Tennessee's State Funding Board, a group of economists and lawmakers, projects Tennessee's tax revenue will grow by about $300 million in fiscal year 2005-06 (which doesn't begin until July 1, 2005). A few months ago, they had projected it would grow by about $400.

Three years ago, The Tennessean, would have reported this as a looming budget "deficit" and editorialized in favor of then-Gov. Don Sundquist's call for a tax increase and a new state income tax. But not anymore. Now, with a governor in office who has opposed raising taxes, the paper reports it simply as matter of setting spending "priorities."

And they're right. The truth is, forecasters expect revenue to meet projections this fiscal year, and to grow by between 3.65% and 4.4% in fiscal year 2005-06, which would bring in an estimated $284 million to $344 million in new money for the state during that budget cycle.

That's reasonably healthy revenue growth, and will come on top of this year's revenue growth, and provide the state plenty of money to balance the budget, provided the governor is able to reform TennCare or pull the plug on it.

I've written often about the State Funding Board, which has a lousy track record at revenue forecasting. As I wrote two years ago this week:

Why is it when revenues don't match estimates, it is always portrayed as the fault of the revenue? Isn't it really the fault of those who made the estimate?
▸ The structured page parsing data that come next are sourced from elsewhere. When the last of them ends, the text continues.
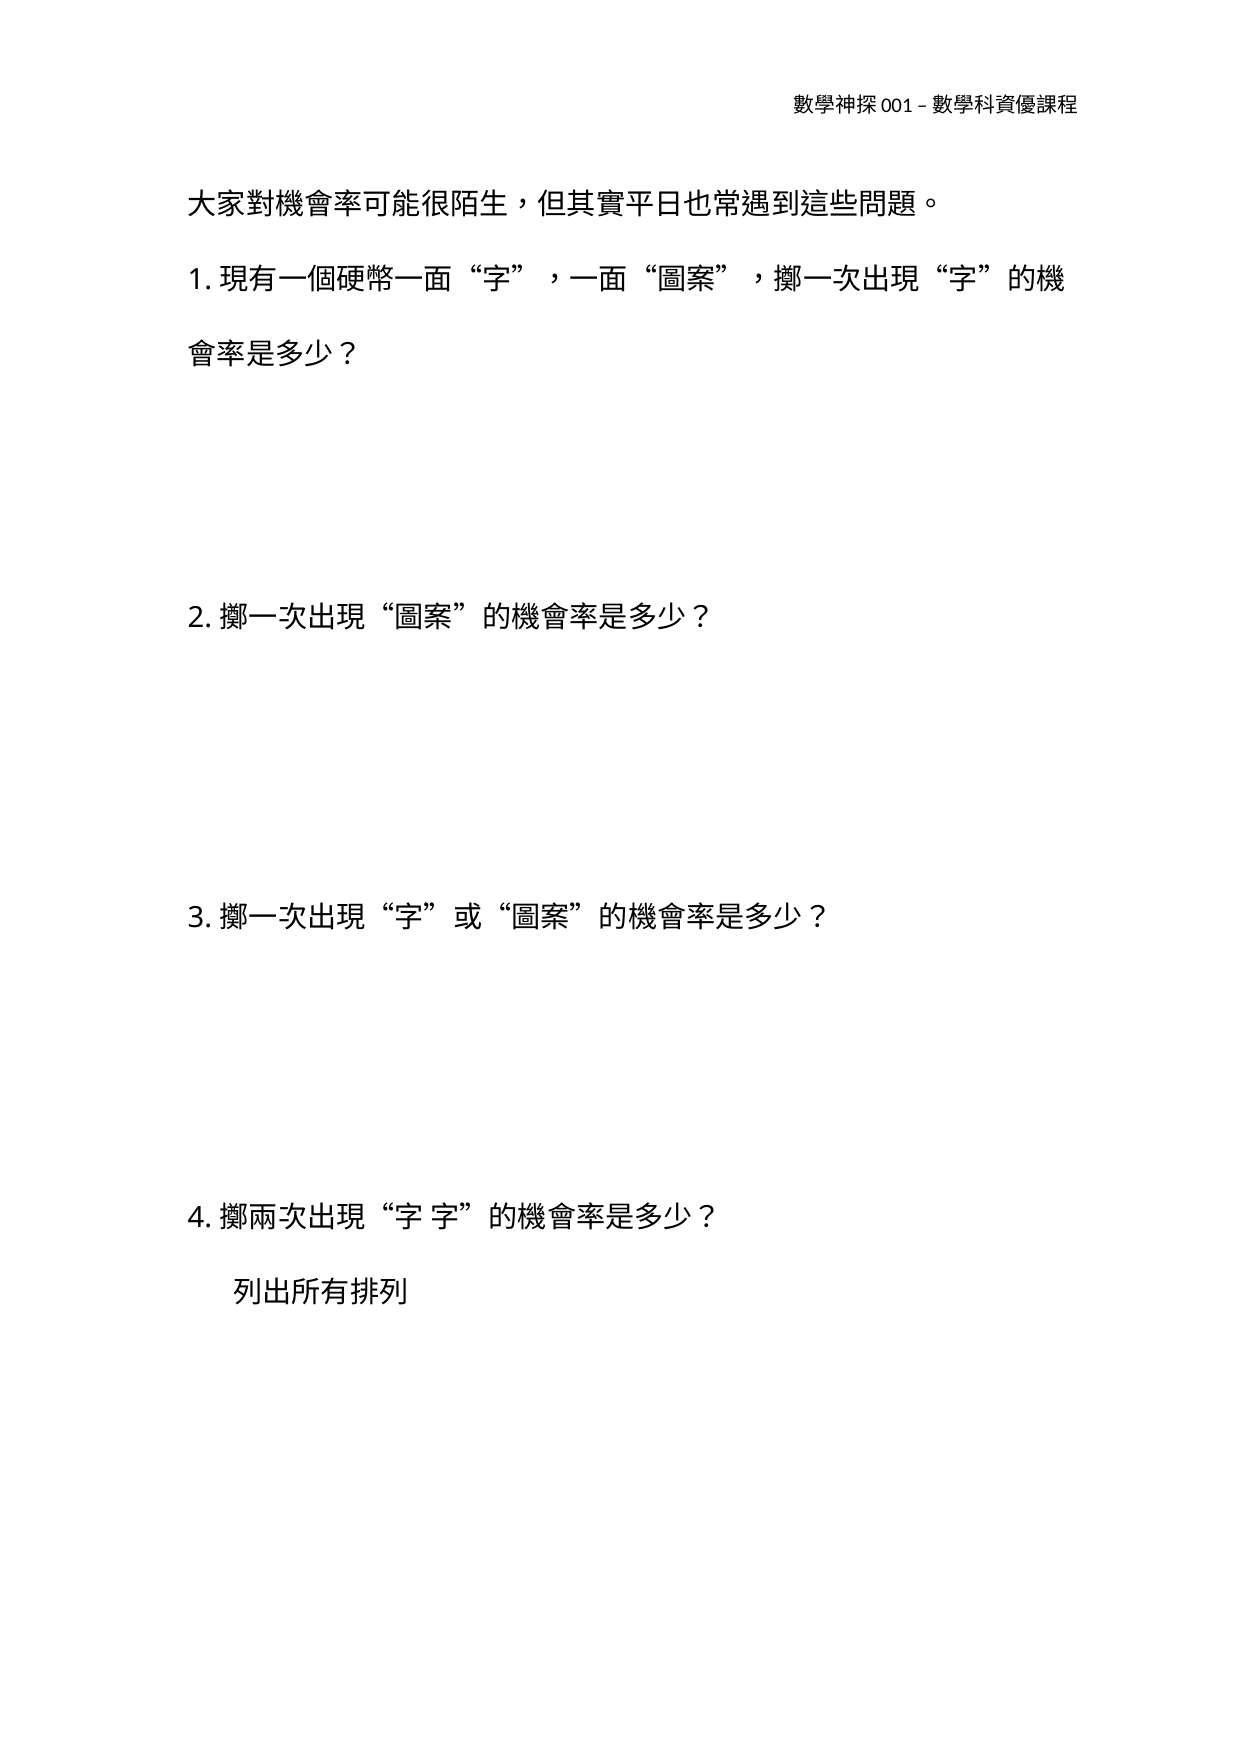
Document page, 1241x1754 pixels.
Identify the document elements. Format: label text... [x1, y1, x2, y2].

text 大家對機會率可能很陌生，但其實平日也常遇到這些問題。 [187, 164, 1078, 239]
text 1. 現有一個硬幣一面“字”，一面“圖案”，擲一次出現“字”的機會率是多少？ [187, 239, 1078, 389]
text 列出所有排列 [187, 1252, 1078, 1327]
text 2. 擲一次出現“圖案”的機會率是多少？ [187, 577, 1078, 652]
text 4. 擲兩次出現“字 字”的機會率是多少？ [187, 1177, 1078, 1252]
text 3. 擲一次出現“字”或“圖案”的機會率是多少？ [187, 877, 1078, 952]
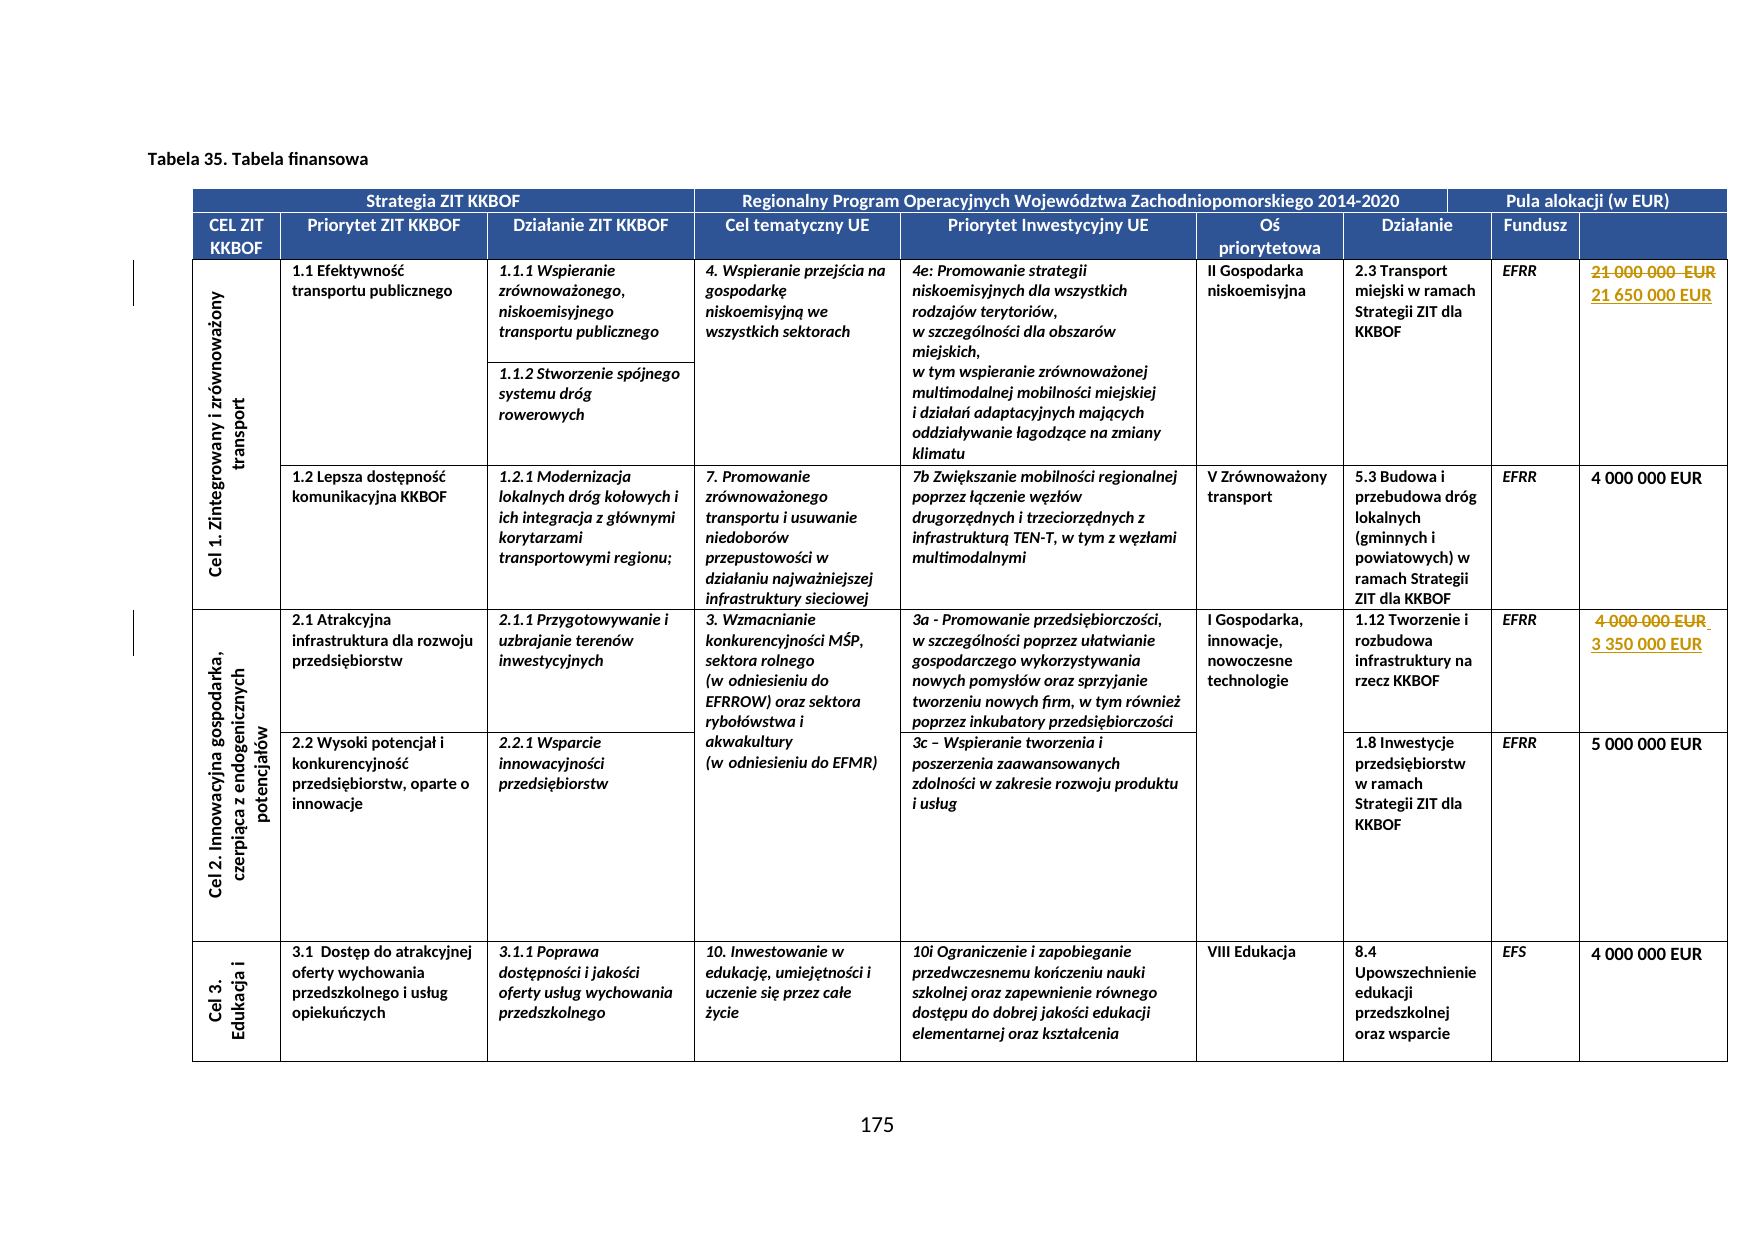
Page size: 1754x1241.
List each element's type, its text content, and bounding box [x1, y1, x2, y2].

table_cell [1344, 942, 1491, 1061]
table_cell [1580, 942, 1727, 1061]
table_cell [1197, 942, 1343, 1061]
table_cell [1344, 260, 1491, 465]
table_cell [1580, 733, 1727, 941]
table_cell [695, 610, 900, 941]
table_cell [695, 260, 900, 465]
text Tabela 35. Tabela finansowa [148, 148, 1606, 171]
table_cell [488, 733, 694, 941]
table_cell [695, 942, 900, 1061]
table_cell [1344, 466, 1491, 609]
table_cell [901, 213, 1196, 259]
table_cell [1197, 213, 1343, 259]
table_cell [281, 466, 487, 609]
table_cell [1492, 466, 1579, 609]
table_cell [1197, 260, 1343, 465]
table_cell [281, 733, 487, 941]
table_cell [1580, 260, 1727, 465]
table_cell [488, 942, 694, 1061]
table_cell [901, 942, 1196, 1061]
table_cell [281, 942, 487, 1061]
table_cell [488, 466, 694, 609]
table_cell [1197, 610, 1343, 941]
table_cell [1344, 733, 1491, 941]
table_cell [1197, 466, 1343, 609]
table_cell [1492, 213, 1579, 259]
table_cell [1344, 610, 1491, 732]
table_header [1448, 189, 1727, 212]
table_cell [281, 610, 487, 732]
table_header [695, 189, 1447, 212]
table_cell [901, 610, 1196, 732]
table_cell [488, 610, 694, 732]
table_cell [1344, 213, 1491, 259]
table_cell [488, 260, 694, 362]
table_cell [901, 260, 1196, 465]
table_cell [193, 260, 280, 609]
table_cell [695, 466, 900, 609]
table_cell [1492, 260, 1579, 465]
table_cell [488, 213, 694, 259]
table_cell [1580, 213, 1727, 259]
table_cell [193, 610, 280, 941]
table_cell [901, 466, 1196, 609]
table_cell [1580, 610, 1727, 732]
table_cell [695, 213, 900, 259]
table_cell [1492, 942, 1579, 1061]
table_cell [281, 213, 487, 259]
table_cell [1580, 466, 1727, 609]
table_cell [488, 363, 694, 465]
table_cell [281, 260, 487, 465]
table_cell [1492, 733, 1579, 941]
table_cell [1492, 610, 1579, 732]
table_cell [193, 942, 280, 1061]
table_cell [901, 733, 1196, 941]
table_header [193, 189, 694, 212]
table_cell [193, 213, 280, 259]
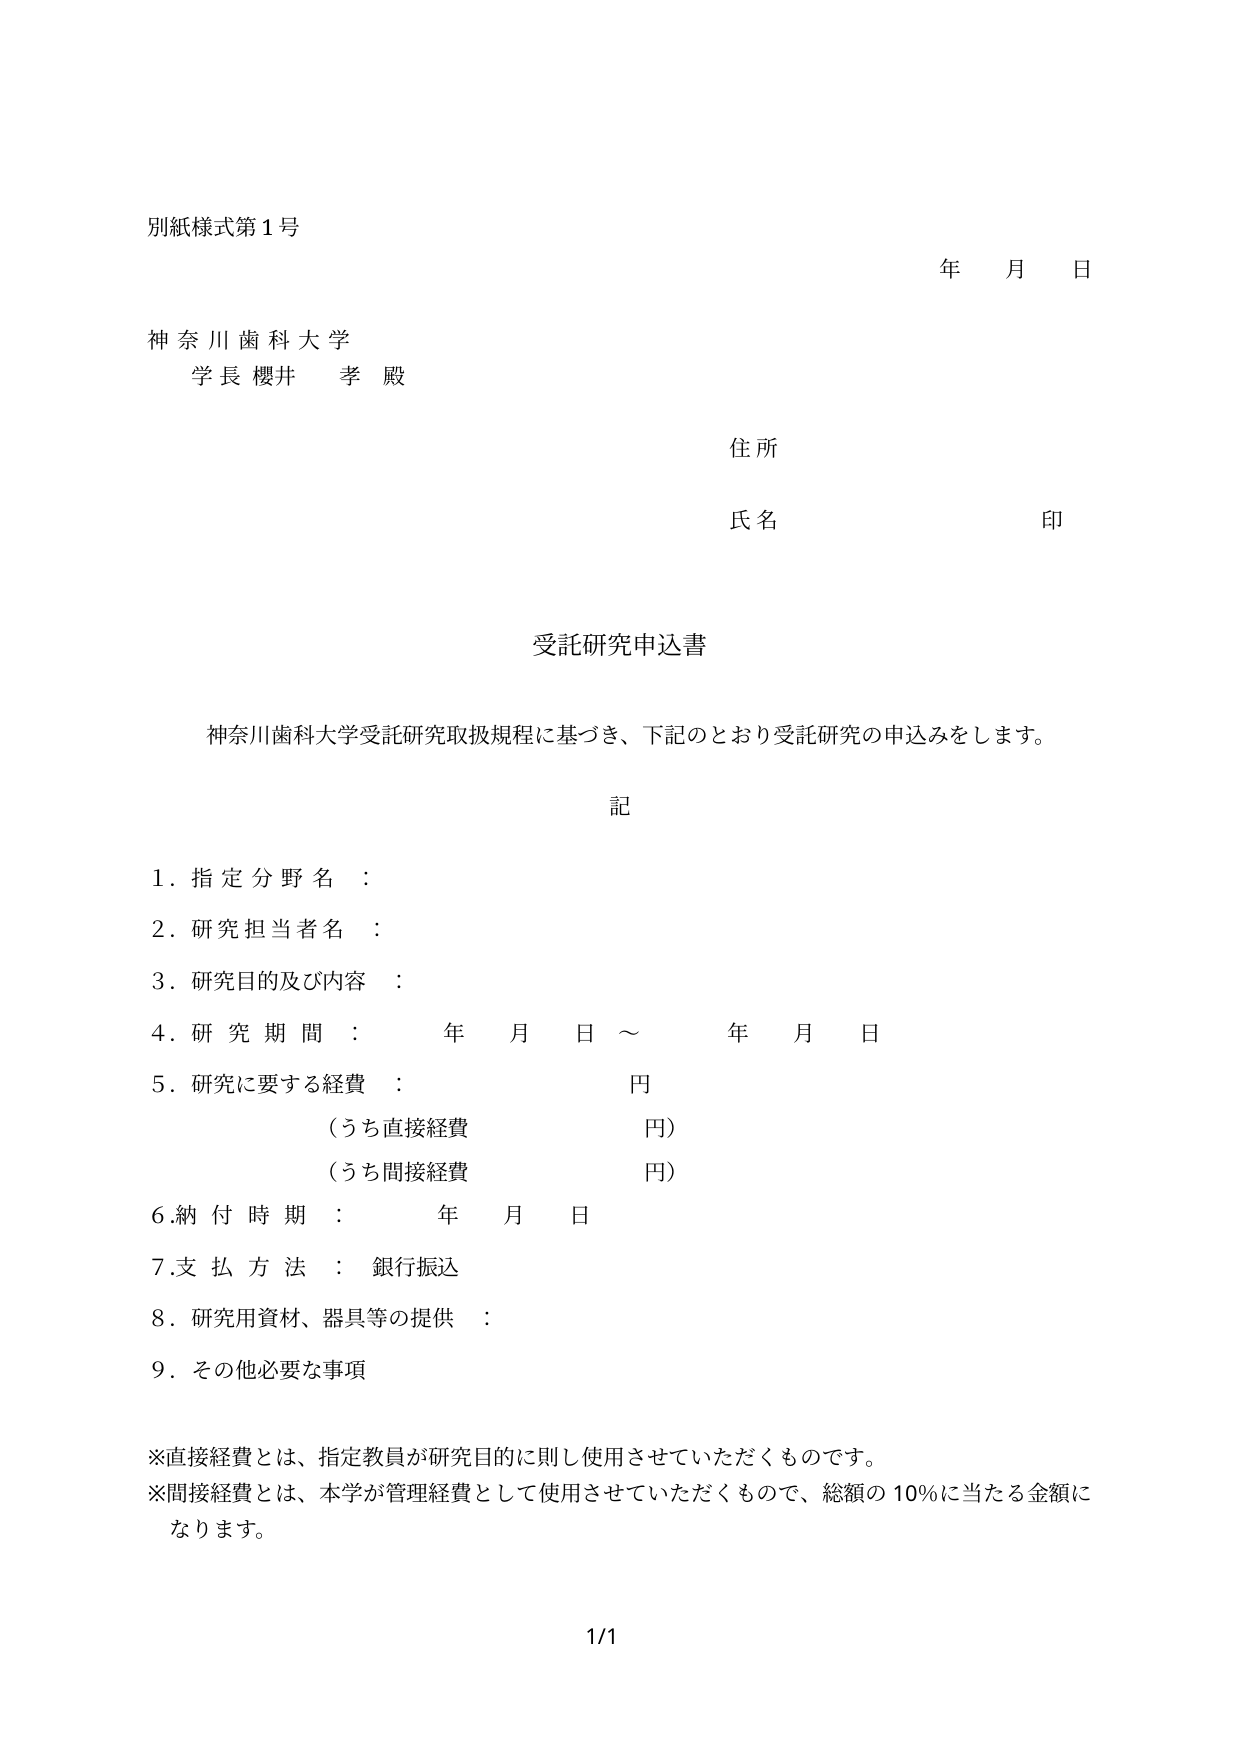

After all, tax revenue is the natural result of the natural economic activity of 5.6 million Tennesseans. The estimate is an artificial number created by the five-member State Funding Board - the governor, secretary of state, comptroller of the treasury, state treasurer, and commissioner of the Department of Finance and Administration - who are aided by testimony from three economists. In the past four years, the board - dominated by pro-income taxers - has selectively heard only from economists who are either openly in favor of or not publicly hostile to the income tax.

The good news is that, judging from today's Tennessean article, people are finally reconciled to the reality that Tennessee's budget is not in crisis. In fact, it has only been in crisis in recent years because Gov. Sundquist annually proposed billion-dollar spending increases and then demanded new taxes to pay for it, blaming the tax code - which was providing a few hundred million a year in revenue growth - for the (fictitious) deficit.

Gov. Bredesen's focus on balancing the budget with the available revenue by setting priorities instead of demanding tax increases is the right approach.